Constant noise causes constant overstimulation and strain of the hearing and brain. The consequences: lack of sleep, inner restlessness and constant stress, including all the associated negative effects on the body and psyche. Chronic stress leads to an increased release of stress hormones such as cortisol and can therefore affect blood pressure and heart rate. As a result, the development and/or progression of cardiovascular diseases such as hypertension, arteriosclerosis and heart attacks can be promoted.

Noise pollution also has a negative effect on mental illnesses such as depression or anxiety disorders. Chronic stress can also weaken the immune system and thereby increase susceptibility to infections and/or worsen the symptoms of existing underlying illnesses. Sudden hearing loss due to noise pollution can occur both as a direct aural effect and as a delayed stress reaction.

How can you protect yourself from noise pollution?

As mentioned above, you should ensure that you have appropriate hearing protection in all situations where you cannot avoid noise pollution. This counteracts the aural effects of noise and prevents hearing loss. But how can we protect ourselves from noise pollution that is not caused by excessively high sound levels and that we may not even consciously perceive as a burden? In other words, from ambient noise, the everyday “soundscape” that floods our brain with acoustic stimuli almost constantly?

Aids such as noise-cancelling headphones can be used to filter out noise. It is also helpful to take breaks from devices such as computers, tablets or smartphones in order to actively “switch off”. TV and radio should never be on in the background, but consumed consciously and in moderation.
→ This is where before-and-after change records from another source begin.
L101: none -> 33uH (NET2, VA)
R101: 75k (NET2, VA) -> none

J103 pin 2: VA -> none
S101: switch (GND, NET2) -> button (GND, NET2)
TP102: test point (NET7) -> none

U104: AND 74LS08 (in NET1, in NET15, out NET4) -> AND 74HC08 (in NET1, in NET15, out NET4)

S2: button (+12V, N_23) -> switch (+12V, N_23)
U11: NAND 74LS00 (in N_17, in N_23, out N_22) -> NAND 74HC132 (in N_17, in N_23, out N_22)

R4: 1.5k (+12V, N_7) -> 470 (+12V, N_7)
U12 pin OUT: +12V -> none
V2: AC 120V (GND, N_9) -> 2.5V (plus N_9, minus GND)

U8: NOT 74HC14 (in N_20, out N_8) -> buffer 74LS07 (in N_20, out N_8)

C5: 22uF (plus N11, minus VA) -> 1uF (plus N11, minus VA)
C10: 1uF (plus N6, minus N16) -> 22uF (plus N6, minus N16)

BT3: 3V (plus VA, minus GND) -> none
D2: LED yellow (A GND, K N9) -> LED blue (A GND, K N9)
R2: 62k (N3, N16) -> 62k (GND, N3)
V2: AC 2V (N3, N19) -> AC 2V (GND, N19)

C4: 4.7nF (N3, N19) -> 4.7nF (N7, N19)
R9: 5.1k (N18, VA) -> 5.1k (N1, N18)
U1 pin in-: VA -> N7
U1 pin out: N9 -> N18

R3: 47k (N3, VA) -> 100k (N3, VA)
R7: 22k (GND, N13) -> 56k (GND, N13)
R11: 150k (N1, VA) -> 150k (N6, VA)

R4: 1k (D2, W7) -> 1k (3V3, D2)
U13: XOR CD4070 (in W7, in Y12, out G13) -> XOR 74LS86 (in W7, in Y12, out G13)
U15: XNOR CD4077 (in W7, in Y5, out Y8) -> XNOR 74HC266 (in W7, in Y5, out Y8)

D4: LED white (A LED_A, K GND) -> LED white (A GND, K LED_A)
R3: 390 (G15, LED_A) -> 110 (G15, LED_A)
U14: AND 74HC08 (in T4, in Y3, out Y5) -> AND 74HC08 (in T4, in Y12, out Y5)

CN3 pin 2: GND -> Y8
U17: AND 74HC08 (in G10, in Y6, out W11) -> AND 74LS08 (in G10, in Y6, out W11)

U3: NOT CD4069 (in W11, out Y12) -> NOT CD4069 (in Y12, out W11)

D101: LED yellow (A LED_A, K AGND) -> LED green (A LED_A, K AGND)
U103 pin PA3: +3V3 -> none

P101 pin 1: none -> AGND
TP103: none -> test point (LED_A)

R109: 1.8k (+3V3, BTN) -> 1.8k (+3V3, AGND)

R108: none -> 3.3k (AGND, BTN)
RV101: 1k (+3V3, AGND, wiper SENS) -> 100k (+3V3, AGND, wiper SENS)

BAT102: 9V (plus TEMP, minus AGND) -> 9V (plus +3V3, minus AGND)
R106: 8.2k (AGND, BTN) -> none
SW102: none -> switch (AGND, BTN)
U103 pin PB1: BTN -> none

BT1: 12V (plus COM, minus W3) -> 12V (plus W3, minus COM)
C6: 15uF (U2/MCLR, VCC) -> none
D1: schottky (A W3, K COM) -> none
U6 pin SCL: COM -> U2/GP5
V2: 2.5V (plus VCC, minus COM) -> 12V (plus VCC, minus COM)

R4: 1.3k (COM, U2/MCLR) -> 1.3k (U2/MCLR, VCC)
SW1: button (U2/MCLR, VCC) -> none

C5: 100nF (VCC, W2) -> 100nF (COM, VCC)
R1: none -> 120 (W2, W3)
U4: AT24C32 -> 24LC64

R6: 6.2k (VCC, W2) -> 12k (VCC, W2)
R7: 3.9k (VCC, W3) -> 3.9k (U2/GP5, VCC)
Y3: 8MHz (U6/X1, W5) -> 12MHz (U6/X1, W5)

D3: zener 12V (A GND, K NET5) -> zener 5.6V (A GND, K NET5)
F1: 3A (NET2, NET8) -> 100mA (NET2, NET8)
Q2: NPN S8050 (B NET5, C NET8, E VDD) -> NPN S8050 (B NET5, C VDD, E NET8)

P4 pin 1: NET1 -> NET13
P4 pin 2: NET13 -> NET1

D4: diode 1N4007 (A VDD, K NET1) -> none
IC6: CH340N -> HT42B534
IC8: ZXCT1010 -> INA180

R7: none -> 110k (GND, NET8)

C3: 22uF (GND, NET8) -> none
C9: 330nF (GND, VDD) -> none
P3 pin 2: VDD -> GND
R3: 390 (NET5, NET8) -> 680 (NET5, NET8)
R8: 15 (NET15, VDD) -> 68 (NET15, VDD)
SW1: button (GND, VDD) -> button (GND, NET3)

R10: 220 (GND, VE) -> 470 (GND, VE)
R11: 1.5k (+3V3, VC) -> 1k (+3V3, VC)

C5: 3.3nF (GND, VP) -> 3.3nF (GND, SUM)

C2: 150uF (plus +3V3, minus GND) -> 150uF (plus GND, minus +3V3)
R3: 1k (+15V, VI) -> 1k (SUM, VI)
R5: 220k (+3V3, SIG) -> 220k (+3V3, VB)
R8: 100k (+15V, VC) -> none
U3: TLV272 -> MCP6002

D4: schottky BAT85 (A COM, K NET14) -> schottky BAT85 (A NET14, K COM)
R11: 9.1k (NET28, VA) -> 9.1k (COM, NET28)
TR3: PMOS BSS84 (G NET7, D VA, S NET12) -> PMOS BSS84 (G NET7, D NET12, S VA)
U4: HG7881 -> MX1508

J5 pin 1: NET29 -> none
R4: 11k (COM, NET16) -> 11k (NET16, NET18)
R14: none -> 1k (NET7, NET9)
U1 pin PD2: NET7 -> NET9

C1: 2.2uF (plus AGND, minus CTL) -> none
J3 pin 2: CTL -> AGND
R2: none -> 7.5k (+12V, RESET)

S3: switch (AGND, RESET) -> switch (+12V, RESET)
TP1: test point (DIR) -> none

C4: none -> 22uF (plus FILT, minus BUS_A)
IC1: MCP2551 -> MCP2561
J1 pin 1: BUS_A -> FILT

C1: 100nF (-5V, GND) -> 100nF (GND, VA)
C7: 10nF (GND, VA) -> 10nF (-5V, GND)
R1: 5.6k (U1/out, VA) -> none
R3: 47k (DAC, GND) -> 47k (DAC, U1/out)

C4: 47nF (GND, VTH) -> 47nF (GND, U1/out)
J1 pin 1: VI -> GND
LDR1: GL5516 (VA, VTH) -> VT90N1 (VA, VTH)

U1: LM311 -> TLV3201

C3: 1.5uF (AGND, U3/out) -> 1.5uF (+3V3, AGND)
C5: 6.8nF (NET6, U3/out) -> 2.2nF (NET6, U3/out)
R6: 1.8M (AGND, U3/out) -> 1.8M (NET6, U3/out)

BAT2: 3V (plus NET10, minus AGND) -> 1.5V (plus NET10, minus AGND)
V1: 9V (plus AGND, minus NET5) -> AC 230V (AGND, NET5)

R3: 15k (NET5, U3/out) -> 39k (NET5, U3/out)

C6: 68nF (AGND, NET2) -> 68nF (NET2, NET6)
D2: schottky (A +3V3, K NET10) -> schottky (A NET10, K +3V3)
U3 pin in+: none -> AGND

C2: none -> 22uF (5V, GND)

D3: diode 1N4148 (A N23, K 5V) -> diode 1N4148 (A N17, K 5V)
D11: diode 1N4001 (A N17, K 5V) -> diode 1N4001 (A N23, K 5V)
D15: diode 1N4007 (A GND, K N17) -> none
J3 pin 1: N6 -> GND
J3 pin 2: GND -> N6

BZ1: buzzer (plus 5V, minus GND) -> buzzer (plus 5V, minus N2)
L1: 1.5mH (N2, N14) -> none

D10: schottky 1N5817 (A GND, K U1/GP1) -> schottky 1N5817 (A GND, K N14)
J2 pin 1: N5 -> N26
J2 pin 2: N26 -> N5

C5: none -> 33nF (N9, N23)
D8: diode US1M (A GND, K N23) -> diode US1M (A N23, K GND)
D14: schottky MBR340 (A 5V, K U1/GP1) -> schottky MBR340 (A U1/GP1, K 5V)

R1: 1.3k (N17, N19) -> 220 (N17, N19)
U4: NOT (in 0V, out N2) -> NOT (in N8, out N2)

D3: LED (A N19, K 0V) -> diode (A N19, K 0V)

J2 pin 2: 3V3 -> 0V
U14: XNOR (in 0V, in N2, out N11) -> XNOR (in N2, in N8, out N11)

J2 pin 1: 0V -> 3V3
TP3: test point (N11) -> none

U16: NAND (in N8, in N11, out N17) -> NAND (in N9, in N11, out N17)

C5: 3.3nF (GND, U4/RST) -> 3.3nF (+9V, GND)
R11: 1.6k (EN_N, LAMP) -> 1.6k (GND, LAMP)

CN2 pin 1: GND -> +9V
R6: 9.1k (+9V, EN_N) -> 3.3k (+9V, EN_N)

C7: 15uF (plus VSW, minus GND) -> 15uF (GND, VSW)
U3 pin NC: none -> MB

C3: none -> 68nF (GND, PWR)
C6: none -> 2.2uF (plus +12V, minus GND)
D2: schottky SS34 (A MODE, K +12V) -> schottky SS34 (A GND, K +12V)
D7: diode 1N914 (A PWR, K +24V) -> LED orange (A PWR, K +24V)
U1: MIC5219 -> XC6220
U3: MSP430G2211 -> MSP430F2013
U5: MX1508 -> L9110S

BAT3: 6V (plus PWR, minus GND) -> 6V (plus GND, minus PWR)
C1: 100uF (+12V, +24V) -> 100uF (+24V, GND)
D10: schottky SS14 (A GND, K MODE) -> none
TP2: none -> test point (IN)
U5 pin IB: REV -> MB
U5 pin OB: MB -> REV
Yoga, meditation or other mindfulness exercises counteract sensory overload and promote conscious awareness of your own body and mind. Last but not least, a walk away from the city, perhaps even a forest bath, ensures that your hearing and brain can focus on soothing natural sounds such as birdsong, the babbling of a stream or the sound of the wind in the trees rather than on noise.

By the way: Excessive noise levels are harmful not only to people, but also to animals, whether wild animals, livestock or pets. For example, noise has a negative effect on the ability of birds to orientate themselves, which can lead to fatal accidents. For this reason, it is not only the responsibility of the individual, but also the duty of politicians and society to counteract increasing noise pollution. This can be done, for example, by setting up and expanding traffic-calmed zones and speed limits, as well as through structural measures such as the use of noise-reducing asphalt or planting greenery on buildings, which absorbs sound and thus reduces noise pollution.